Transcribe the data that follows, exactly and in full.

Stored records
· · ·

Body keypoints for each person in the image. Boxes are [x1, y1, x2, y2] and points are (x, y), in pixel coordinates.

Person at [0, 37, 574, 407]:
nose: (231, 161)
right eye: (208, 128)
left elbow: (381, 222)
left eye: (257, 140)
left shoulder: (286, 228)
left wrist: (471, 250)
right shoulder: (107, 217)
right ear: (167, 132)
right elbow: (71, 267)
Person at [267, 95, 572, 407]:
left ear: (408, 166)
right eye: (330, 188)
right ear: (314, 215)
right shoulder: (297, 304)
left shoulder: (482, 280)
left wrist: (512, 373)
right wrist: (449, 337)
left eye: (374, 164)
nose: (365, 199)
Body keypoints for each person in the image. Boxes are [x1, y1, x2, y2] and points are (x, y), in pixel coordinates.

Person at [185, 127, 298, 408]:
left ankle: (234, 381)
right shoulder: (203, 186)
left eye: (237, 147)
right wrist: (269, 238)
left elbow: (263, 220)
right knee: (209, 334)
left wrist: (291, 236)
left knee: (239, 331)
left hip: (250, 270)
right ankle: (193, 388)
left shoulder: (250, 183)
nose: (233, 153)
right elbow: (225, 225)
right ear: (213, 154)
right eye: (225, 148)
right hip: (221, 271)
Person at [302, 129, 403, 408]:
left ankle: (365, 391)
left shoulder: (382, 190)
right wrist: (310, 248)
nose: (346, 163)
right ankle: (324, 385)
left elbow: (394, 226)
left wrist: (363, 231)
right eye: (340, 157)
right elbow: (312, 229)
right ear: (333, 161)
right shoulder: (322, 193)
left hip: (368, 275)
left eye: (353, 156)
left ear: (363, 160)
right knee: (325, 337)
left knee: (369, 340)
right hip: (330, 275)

· · ·

# Result of the task
Body keypoints for each person in the image. Boxes are [x1, y1, x2, y2] and points are (x, y), in pixel coordinates.

Person at [0, 37, 574, 407]:
nose: (231, 161)
right eye: (208, 128)
left elbow: (381, 222)
left eye: (257, 140)
left shoulder: (286, 228)
left wrist: (471, 250)
right shoulder: (107, 217)
right ear: (167, 132)
right elbow: (71, 267)
Person at [267, 95, 572, 407]:
left ear: (408, 166)
right eye: (330, 188)
right ear: (314, 215)
right shoulder: (297, 304)
left shoulder: (482, 280)
left wrist: (512, 373)
right wrist: (449, 337)
left eye: (374, 164)
nose: (365, 199)
Body keypoints for each person in the image. Boxes are [x1, y1, x2, y2] and points are (x, y), in pixel coordinates.

Person at [185, 127, 298, 408]:
left ankle: (234, 381)
right shoulder: (203, 186)
left eye: (237, 147)
right wrist: (269, 238)
left elbow: (263, 220)
right knee: (209, 334)
left wrist: (291, 236)
left knee: (239, 331)
left hip: (250, 270)
right ankle: (193, 388)
left shoulder: (250, 183)
nose: (233, 153)
right elbow: (225, 225)
right ear: (213, 154)
right eye: (225, 148)
right hip: (221, 271)
Person at [302, 129, 403, 408]:
left ankle: (365, 391)
left shoulder: (382, 190)
right wrist: (310, 248)
nose: (346, 163)
right ankle: (324, 385)
left elbow: (394, 226)
left wrist: (363, 231)
right eye: (340, 157)
right elbow: (312, 229)
right ear: (333, 161)
right shoulder: (322, 193)
left hip: (368, 275)
left eye: (353, 156)
left ear: (363, 160)
right knee: (325, 337)
left knee: (369, 340)
right hip: (330, 275)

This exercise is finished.